I still think this shows something interesting, however.  I believe this is an army post  holding a  formation.  After I laid out my reasons, the reader agreed.  We also agreed that this could be a small detention camp for displaced persons, although that possibility is much less likely.  This is, after all,  Pyongyang’s eastern defensive perimeter, not too far from Kim Jong Il’s palace, a “core” area where the population ought to be  relatively  well-fed and loyal. It’s where you’d expect to see army posts; you’d expect to see gulags spread out in remote areas far from major roads.

Here are two more images.  Note the shadows.  I’m guessing the time is about 9 or 10 a.m., which is a bit late for morning formation.  Most likely, these guys got up much earlier to do their  physical training or exercises.  Why such a late formation?  Unless the North Korean army is made up of stoners, slackers, or hung-over drunks, these guys are having a late morning formation.  Why?  I could only guess that it’s  for some kind of political harangue. 

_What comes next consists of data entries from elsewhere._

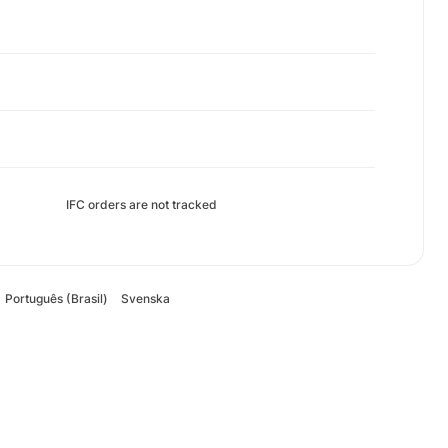
IFC orders are not tracked
Português (Brasil)
Svenska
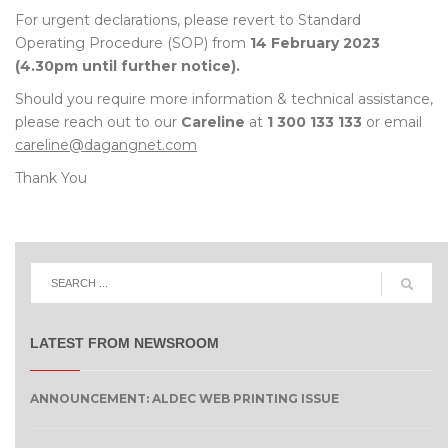
For urgent declarations, please revert to Standard
Operating Procedure (SOP) from
14 February 2023
(4.30pm until further notice).
Should you require more information & technical assistance,
please reach out to our
Careline
at
1 300 133 133
or email
careline@dagangnet.com
Thank You
LATEST FROM NEWSROOM
ANNOUNCEMENT: ALDEC WEB PRINTING ISSUE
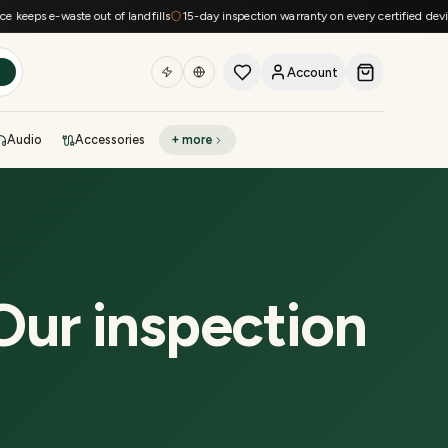
ps e-waste out of landfills
15-day inspection warranty on every certified device
F
Account
h
Audio
Accessories
+ more
DEAL OF THE DAY
Sell phone
Today's deals
Refresh at midnight
Instant quote in 60s
Our inspection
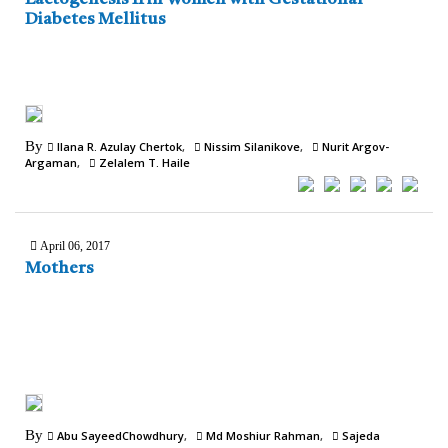
Diabetes Mellitus
By
Ilana R. Azulay Chertok
Nissim Silanikove
Nurit Argov-
Argaman
Zelalem T. Haile
April 06, 2017
Mothers
By
Abu SayeedChowdhury
Md Moshiur Rahman
Sajeda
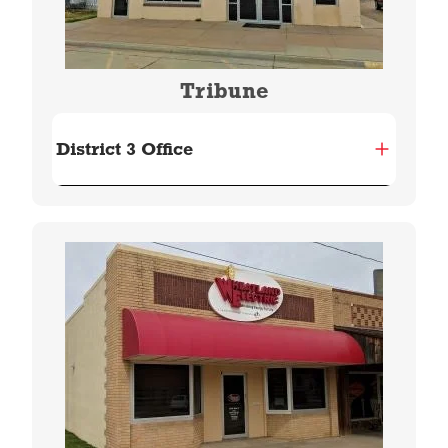
Tribune
District 3 Office
Image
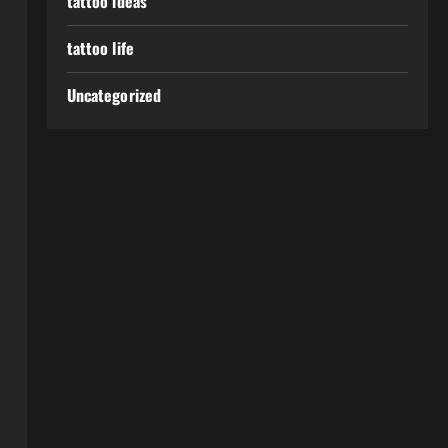
tattoo ideas
tattoo life
Uncategorized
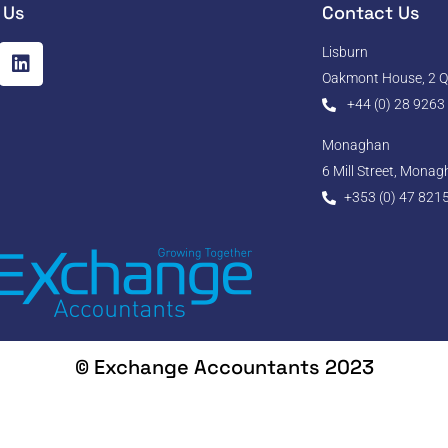
 Us
Contact Us
Lisburn
Oakmont House, 2 Qu
+44 (0) 28 9263
Monaghan
6 Mill Street, Mona
+353 (0) 47 821
© Exchange Accountants 2023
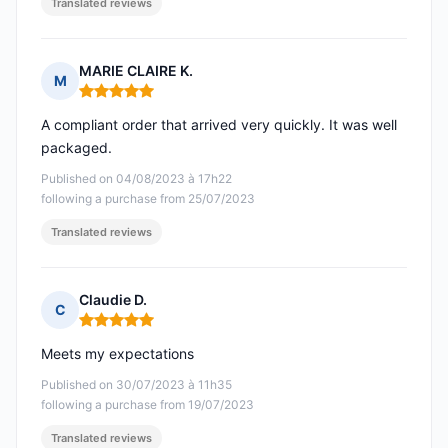
Translated reviews
MARIE CLAIRE K.
M
Rating: 5 out of 5
A compliant order that arrived very quickly. It was well
packaged.
Published on 04/08/2023 à 17h22
following a purchase from 25/07/2023
Translated reviews
Claudie D.
C
Rating: 5 out of 5
Meets my expectations
Published on 30/07/2023 à 11h35
following a purchase from 19/07/2023
Translated reviews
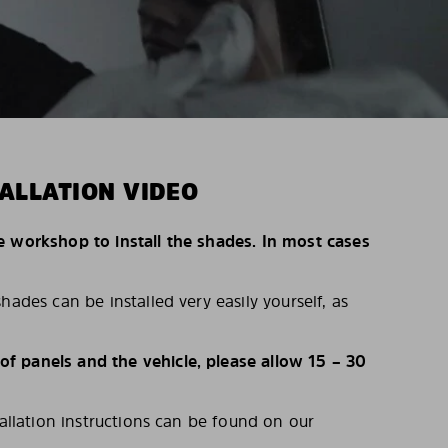
ALLATION VIDEO
e workshop to install the shades. In most cases
hades can be installed very easily yourself, as
 panels and the vehicle, please allow 15 – 30
tallation instructions can be found on our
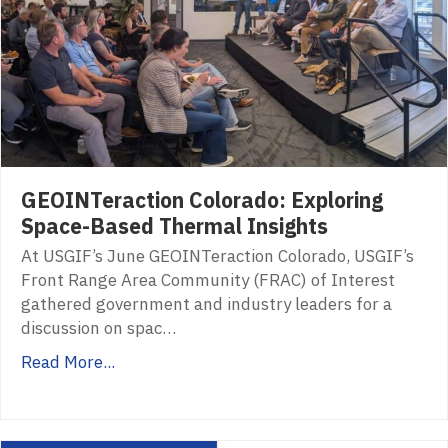
GEOINTeraction Colorado: Exploring
Space-Based Thermal Insights
At USGIF’s June GEOINTeraction Colorado, USGIF’s
Front Range Area Community (FRAC) of Interest
gathered government and industry leaders for a
discussion on spac…
Read More...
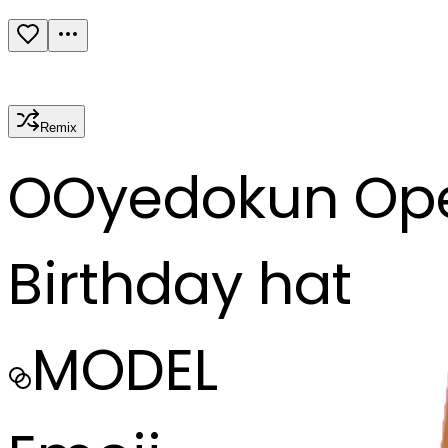
Remix
O
Oyedokun Op
Birthday hat
MODEL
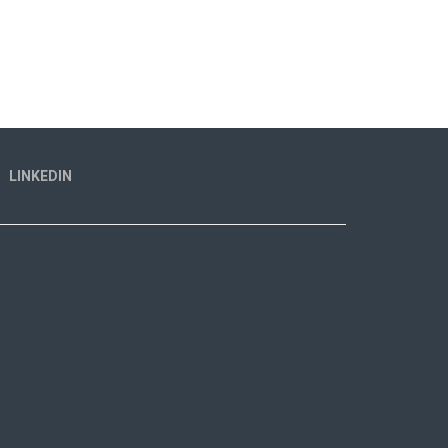
LINKEDIN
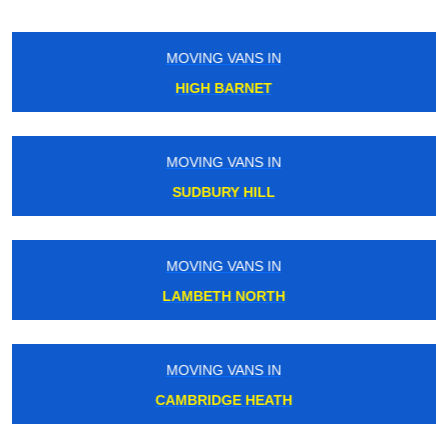
MOVING VANS IN
ELEPHANT AND CASTLE
MOVING VANS IN
NEASDEN
MOVING VANS IN
TOTTENHAM
MOVING VANS IN
GREEN LANES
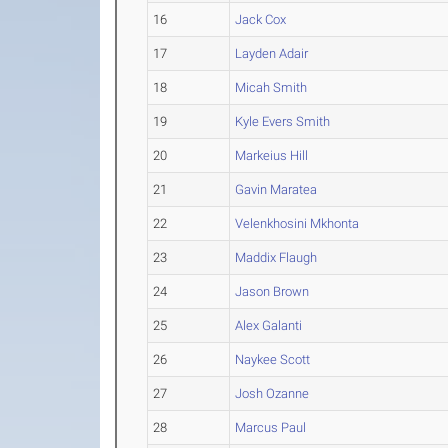
16
Jack Cox
17
Layden Adair
18
Micah Smith
19
Kyle Evers Smith
20
Markeius Hill
21
Gavin Maratea
22
Velenkhosini Mkhonta
23
Maddix Flaugh
24
Jason Brown
25
Alex Galanti
26
Naykee Scott
27
Josh Ozanne
28
Marcus Paul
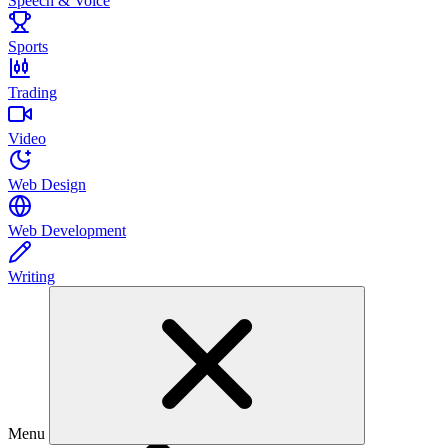
Speech & Voice
Sports
Trading
Video
Web Design
Web Development
Writing
Menu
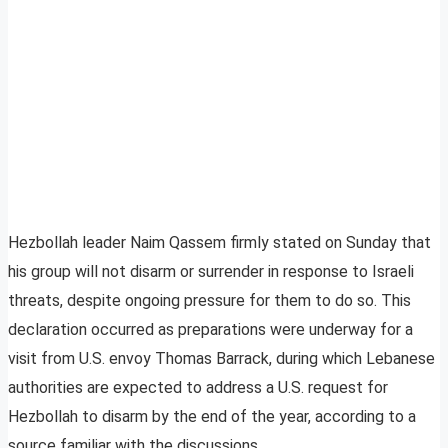
Hezbollah leader Naim Qassem firmly stated on Sunday that
his group will not disarm or surrender in response to Israeli
threats, despite ongoing pressure for them to do so. This
declaration occurred as preparations were underway for a
visit from U.S. envoy Thomas Barrack, during which Lebanese
authorities are expected to address a U.S. request for
Hezbollah to disarm by the end of the year, according to a
source familiar with the discussions.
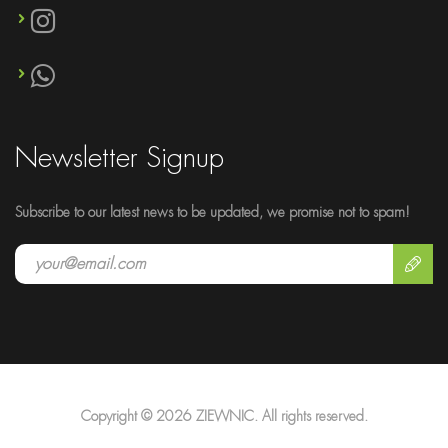
Newsletter Signup
Subscribe to our latest news to be updated, we promise not to spam!
Copyright © 2026 ZIEWNIC. All rights reserved.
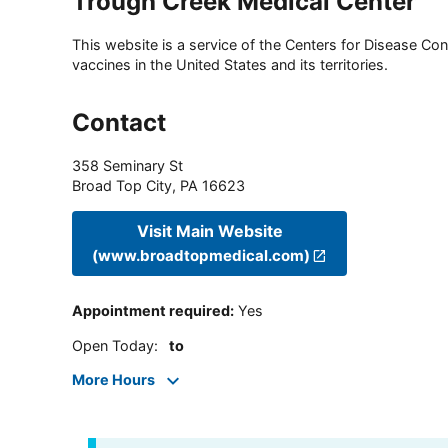
Trough Creek Medical Center
This website is a service of the Centers for Disease Cont
vaccines in the United States and its territories.
Contact
358 Seminary St
Broad Top City
,
PA
16623
Visit Main Website
(www.broadtopmedical.com)
Appointment required
:
Yes
Open Today
:
to
More Hours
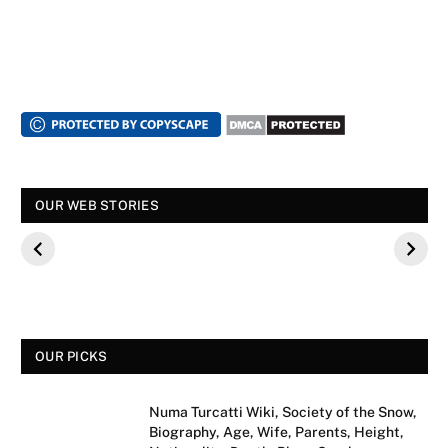
स्पंदना विजय राघवेंद्र
सुपर डांसर 3: बच्चों से
सालार निर्माताओं
OUR WEB STORIES
कौन थे? बीके शिवराम
पूछे गए ऐसे सवाल की,
फिल्म के कलाका
की बेटी की मौत
फैंस हुए नाराज
मीडिया साक्षात्का
से क्यों मना कर
OUR PICKS
Numa Turcatti Wiki, Society of the Snow,
Biography, Age, Wife, Parents, Height,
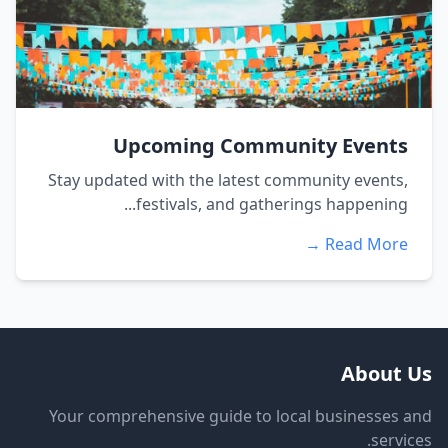
Upcoming Community Events
Stay updated with the latest community events,
festivals, and gatherings happening...
Read More →
About Us
Your comprehensive guide to local businesses and
services.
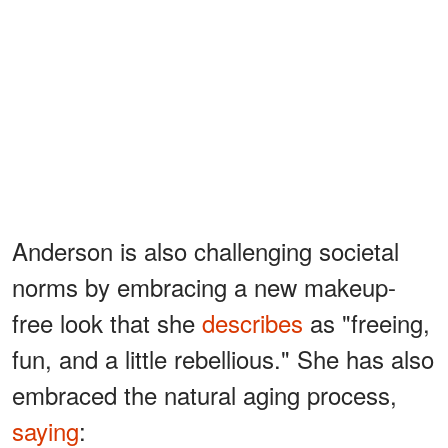
Anderson is also challenging societal
norms by embracing a new makeup-
free look that she
describes
as "freeing,
fun, and a little rebellious." She has also
embraced the natural aging process,
saying
:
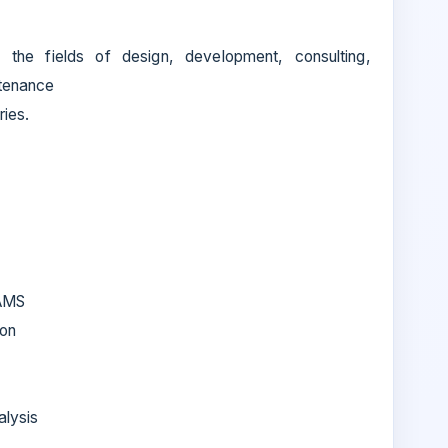
the fields of design, development, consulting,
ntenance
ries.
RAMS
ion
alysis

soldiers3.jpg     soldiers2.jpg

It’s not the only place you can see soldiers in formation.  Here’s an image of a location near the DMZ.

soldiers1.jpg

This also  looks to be later in the morning.  The shadows aren’t long, but the sun appears to be due east  on a summer day.  Accounting for the different seasons, you might even guess that both pictures were taken around the same time of day.

Thanks to the reader for sending the image.  I’ll let it be his choice to identify himself.

Some anju links:  

*   There is a new harvest of rewards for giving away the store to Kim Jong Il:   Kim agreed in February to shut down the Yongbyon reactor in April.  He never complied with this term of the deal, or any other, but the reactor briefly shut down in May, for technical reasons.  In  June, Kim Jong Il  promptly restarted the reactor, eliminating any residual doubts about his good faith.  Russia is now  saying, again, that this is all our fault for not returning millions in laundered criminal proceeds to North Korea, even though that was never a part of the deal and arguably violates U.S. law.  All I can say is thank goodness George W. Bush has learned to use diplomacy to solve problems and win friends.

*   “I and my brother against my cousin, I and my cousin against the stranger.”  Speaking of enemies who respond poorly to diplomacy, NATO troops have caught Iran red handed arming the Taliban.  This is ironic in two ways.  First, Iran once armed the Taliban’s enemies, although this shouldn’t seem odd for even casual observers of the region.  The second irony is that some U.S. experts on the Middle East still would tell us that terrorist alliances can’t cross sectarian lines.

*   Having lost much of his support among foreign policy conservatives, George W. Bush will meet with North Korean democracy activists and again mouth the words about spreading democracy that he actually seemed to mean in 2004.  The credibility problem Bush has since bought himself is the difficulty of spreading democracy  while enabling those who crush it with the least mercy.